My main issue with Behind Enemy Lines is how implausible it was. I don’t know the experiences O’Grady had to go through, but I sure as hell know that he didn’t experience anywhere near the kinds of things Owen Wilson does in this film. The filmmakers apparently decided that the real story wasn’t dramatic or exciting enough so they put Wilson through these action sequences that will make you laugh your ass off. James Bond doesn’t even defy the kind of logic that this film does. The Bosnians, Serbs, or whatever the hell they are, deploy a whole army to take out Wilson and not ONE soldier (including so-cool-that-he-wears-an-Adidas-jumpsuit-instead-of-a-uniform sniper) can manage to even graze him. However, nothing tops the ending that I somehow forced myself to watch. Even my father, who was enjoying the film, could not believe how totally absurd the film ended. It may perhaps be the absolute worst cinematic ending I have seen in my life.

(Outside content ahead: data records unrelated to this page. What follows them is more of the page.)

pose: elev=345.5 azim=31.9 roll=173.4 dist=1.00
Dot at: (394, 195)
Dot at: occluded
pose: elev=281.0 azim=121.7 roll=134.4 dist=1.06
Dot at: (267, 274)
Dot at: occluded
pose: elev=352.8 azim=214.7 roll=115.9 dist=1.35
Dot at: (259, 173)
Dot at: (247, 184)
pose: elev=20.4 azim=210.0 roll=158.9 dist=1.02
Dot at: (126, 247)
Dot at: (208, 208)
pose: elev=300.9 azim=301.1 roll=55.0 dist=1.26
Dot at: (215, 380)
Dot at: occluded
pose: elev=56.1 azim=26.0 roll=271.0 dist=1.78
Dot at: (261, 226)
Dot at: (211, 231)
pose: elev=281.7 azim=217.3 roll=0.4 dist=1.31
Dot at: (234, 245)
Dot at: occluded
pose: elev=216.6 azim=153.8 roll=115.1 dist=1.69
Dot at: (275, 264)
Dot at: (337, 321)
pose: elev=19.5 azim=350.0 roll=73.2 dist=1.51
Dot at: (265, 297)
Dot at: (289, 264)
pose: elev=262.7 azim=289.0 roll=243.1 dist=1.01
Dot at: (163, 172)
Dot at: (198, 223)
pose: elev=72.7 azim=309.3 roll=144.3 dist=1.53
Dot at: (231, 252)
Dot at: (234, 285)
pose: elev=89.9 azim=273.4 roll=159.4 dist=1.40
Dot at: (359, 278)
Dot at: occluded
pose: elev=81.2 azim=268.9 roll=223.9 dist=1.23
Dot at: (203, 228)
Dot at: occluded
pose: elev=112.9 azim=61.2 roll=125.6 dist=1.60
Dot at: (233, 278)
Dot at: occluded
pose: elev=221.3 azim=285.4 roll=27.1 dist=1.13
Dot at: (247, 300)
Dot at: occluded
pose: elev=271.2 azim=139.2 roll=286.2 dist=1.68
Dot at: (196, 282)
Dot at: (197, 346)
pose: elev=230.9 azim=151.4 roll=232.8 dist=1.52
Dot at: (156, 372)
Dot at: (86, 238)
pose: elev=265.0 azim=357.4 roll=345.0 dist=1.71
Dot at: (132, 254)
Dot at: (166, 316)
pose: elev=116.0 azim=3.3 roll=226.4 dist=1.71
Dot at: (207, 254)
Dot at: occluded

After watching it, I actually became a little angry for how dumb the filmmakers must have thought audiences would be to swallow this shit.

Lastly, this was one of the few films I’ve seen where I can safely say that the film score was not only inappropriate to the film, but it significantly contributed to its failure. I wonder if the score was actually composed for another film and for some reason the filmmakers or studio decided to use it for this movie. It is THAT MUCH out of place here. There are moments in the film where you have a somber and dramatic scene and out of nowhere a musical cue blasts through your speaker for no reason whatsoever. It was strange to say the least.

As you can see, I didn’t think much of Behind Enemy Lines. It insulted my intelligence by trying to convince me that the events in the film actually happened in real life. Had the film been presented as a straight-up fictional action movie, I may have somewhat enjoyed it. From a marketing perspective, I don’t think the Bosnian War serves as an interesting topic for American audiences so I can understand if the studios feel they need to spruce up the drama and action. However, I refuse to believe that the real life ordeal Scott O’Grady had to endure could have been that dull for the filmmakers to exaggerate the story to this extentBehind Enemy Lines.